Bukankah jatuh cinta sendirian itu terlalu menyesakkan?
***"Terima kasih banyak, Bunda. Semoga hari Bunda menyenangkan!"
Hanzel mengatupkan kedua tangan dan sedikit menundukkan kepala pada salah customer Re-Putri. Gadis itu tersenyum tipis memandangi punggung wanita paruh baya yang baru saja membeli satu set skincare atas rekomendasinya.
Re-Putri adalah merk skincare dan make up dari perusahaan yang menaunginya. Produk tersebut cocok untuk semua kalangan, dimulai dari remaja hingga lanjut usia.
Hanzel menyimpan produk yang sempat ditawarkan pada wanita tadi.
Ia kemudian menunduk, menatap ke arah kakinya dan menggoyangkan pelan karena rasa pegal menghampiri.

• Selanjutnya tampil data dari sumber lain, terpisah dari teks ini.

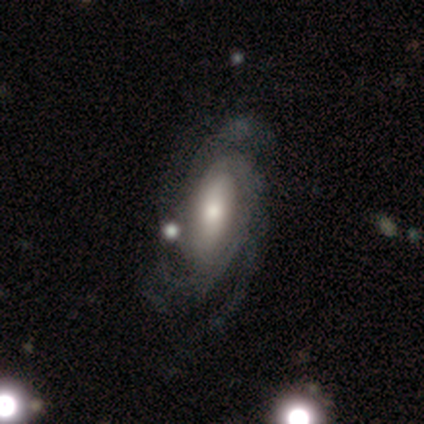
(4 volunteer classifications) Overall: featured or disk (100%). Edge-on disk: no (75%). Bar: no (67%; weak 33%). Spiral arms: yes (100%). Spiral arm count: can't tell (67%; 4 33%). Spiral winding: medium (67%; tight 33%). Bulge size: large (67%; moderate 33%). Merging: none (100%).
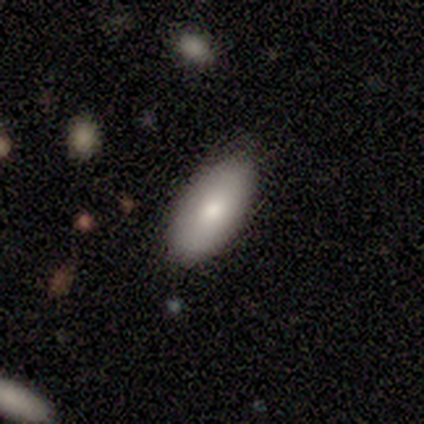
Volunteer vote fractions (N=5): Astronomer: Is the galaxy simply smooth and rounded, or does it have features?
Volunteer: featured or disk — 60% (runner-up: smooth, 40%).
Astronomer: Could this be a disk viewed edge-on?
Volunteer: yes — 67%.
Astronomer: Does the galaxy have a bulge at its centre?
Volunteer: rounded — 100%.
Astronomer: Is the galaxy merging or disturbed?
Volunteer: none — 60% (runner-up: minor disturbance, 40%).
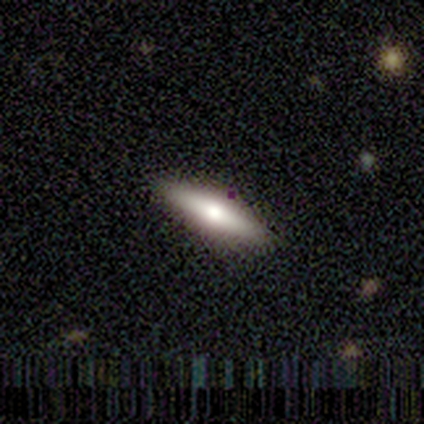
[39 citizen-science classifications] This is possibly a smooth galaxy (51%). How rounded: likely cigar-shaped (65%). Merging: clearly none (94%).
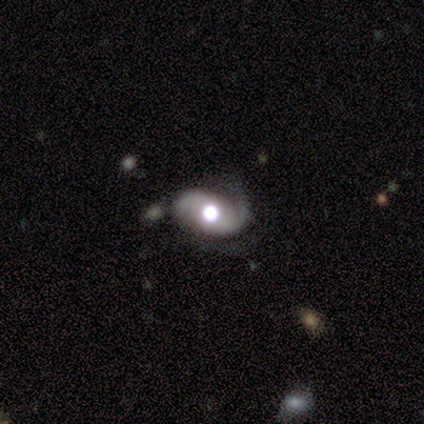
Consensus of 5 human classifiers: Morphology: type=featured or disk (100%); edge-on=no (100%); bar=no (60%); spiral arms=yes (80%); winding=tight (50%); arm count=2 (100%); bulge=large (100%); merging=minor disturbance (60%).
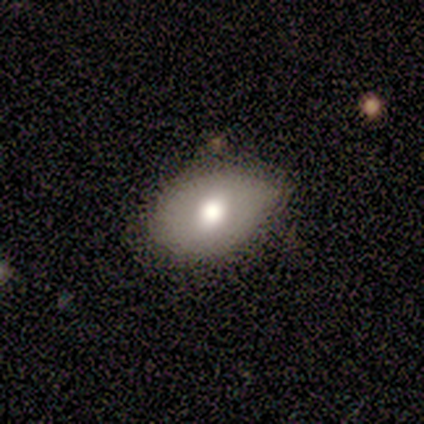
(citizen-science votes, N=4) smooth-or-featured: smooth: 100% | featured or disk: 0% | star or artifact: 0%
  how-rounded: in between: 75% | round: 25% | cigar-shaped: 0%
  merging: none: 50% (tied) | minor disturbance: 50% (tied) | major disturbance: 0% | merger: 0%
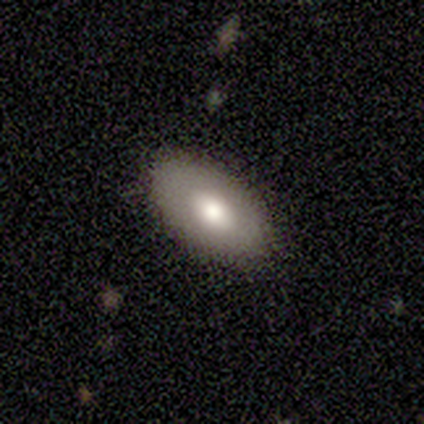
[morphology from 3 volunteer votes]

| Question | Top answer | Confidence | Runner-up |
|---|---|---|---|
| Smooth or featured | featured or disk | 67% | smooth (33%) |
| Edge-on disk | yes | 50% | tied: no (50%) |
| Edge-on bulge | rounded | 100% | — |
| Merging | none | 100% | — |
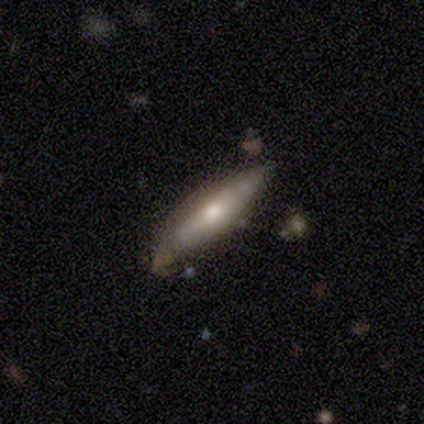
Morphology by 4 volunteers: Overall: smooth (50%, tied with featured or disk). How rounded: cigar-shaped (100%). Merging: none (100%).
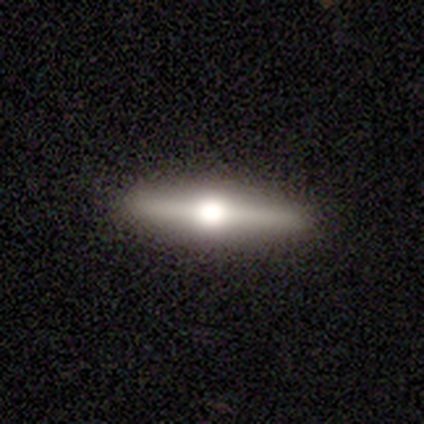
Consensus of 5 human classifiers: Overall: featured or disk (100%). Edge-on disk: yes (100%). Edge-on bulge: rounded (100%). Merging: none (80%).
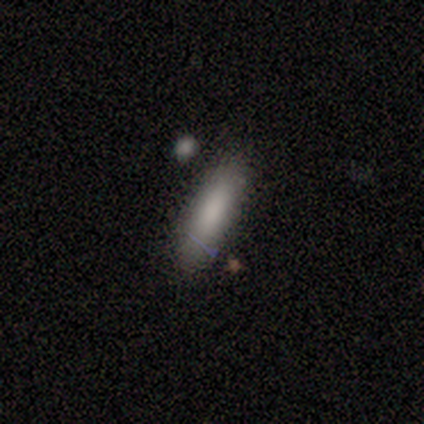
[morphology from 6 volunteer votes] smooth-or-featured: smooth: 100% | featured or disk: 0% | star or artifact: 0%
  how-rounded: cigar-shaped: 67% | in between: 33% | round: 0%
  merging: none: 67% | minor disturbance: 17% | merger: 17% | major disturbance: 0%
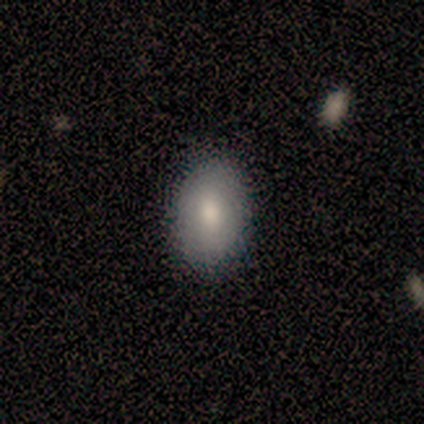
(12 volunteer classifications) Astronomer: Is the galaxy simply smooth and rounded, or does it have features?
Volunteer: smooth — 83%.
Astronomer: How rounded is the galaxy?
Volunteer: in between — 90%.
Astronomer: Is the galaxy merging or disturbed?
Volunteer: none — 83%.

Sepanjang hari, ada customer atau tidak, ia harus tetap berdiri di depan rak kosmetik.Seharusnya hari ini ia pulang sore, tapi berhubung rekannya tak masuk karena sakit, ia terpaksa lembur. Deana yang selalu satu sift dengannya walau berbeda perusahaan sudah pulang lebih dulu, begitupun Raline.

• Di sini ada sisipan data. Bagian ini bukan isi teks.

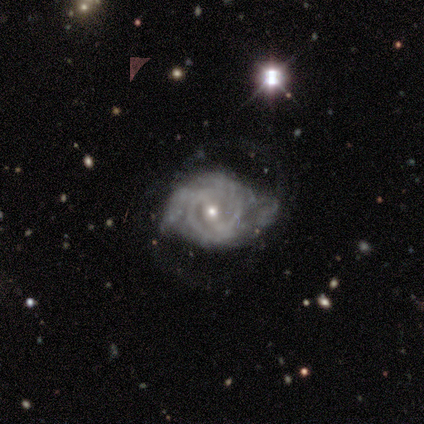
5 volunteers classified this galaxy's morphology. A featured or disk galaxy (100%) with a weak bar (60%), tight (60%) spiral arms (100%) and a small central bulge (80%). Merging: major disturbance (60%).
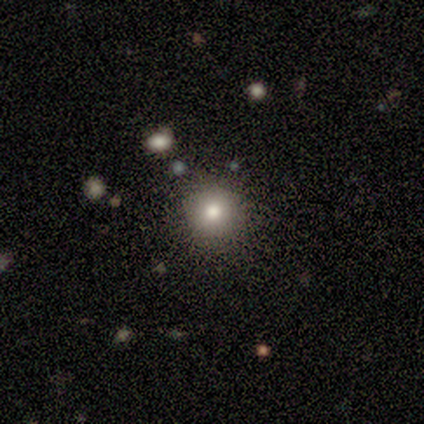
smooth-or-featured: smooth: 80% | star or artifact: 20% | featured or disk: 0%
  how-rounded: round: 100% | in between: 0% | cigar-shaped: 0%
  merging: none: 75% | minor disturbance: 25% | major disturbance: 0% | merger: 0%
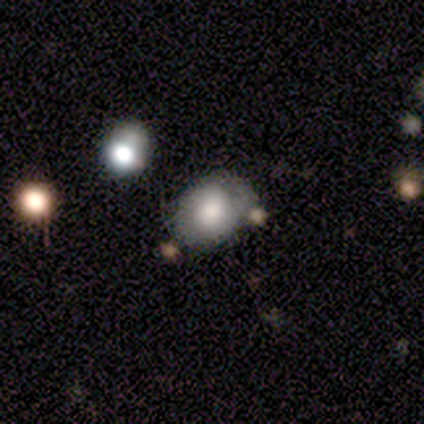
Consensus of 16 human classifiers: Smooth or featured? 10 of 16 (62%) said smooth. How rounded? 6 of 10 (60%) said in between. Merging? 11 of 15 (73%) said none.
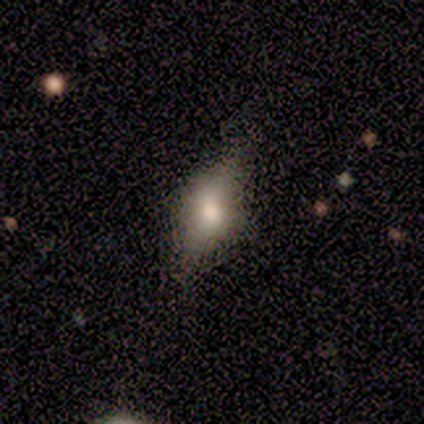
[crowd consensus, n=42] A smooth galaxy with no disk features (60%) that is in between round and cigar-shaped (68%). Merging: none (64%).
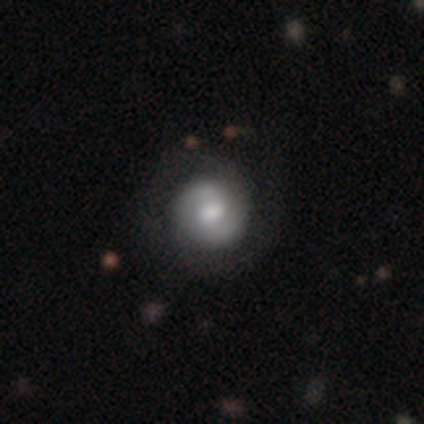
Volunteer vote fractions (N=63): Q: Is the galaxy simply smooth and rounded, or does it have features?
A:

Sembunyi-sembunyi, Hanzel mengeluarkan ponsel dari saku. Tidak bertemu Gamma selama dua hari terakhir membuatnya rindu. Mengharapkan kabar dari lelaki itu adalah hal mustahil jika bukan dirinya yang menghubungi lebih dulu.
Hanzel: Lagi apa, Ga?
Hanzel: Aku hari ini lembur, padahal tadinya pingin ngajak kamu makan di luar :)Hanzel menyimpan ponselnya lagi, berharap Gamma akan membalasnya nanti. Namun, hingga malam tiba, lelaki itu tak tetap tak ada kabar.
Mendesah berat, Hanzel menyantolkan sling bag-nya. Jam kerjanya berakhir tepat pukul sembilan malam. Ia kira, Gamma akan peka dengan keinginnya, tapi seperti biasa kode darinya tidak mendapatkan hasil.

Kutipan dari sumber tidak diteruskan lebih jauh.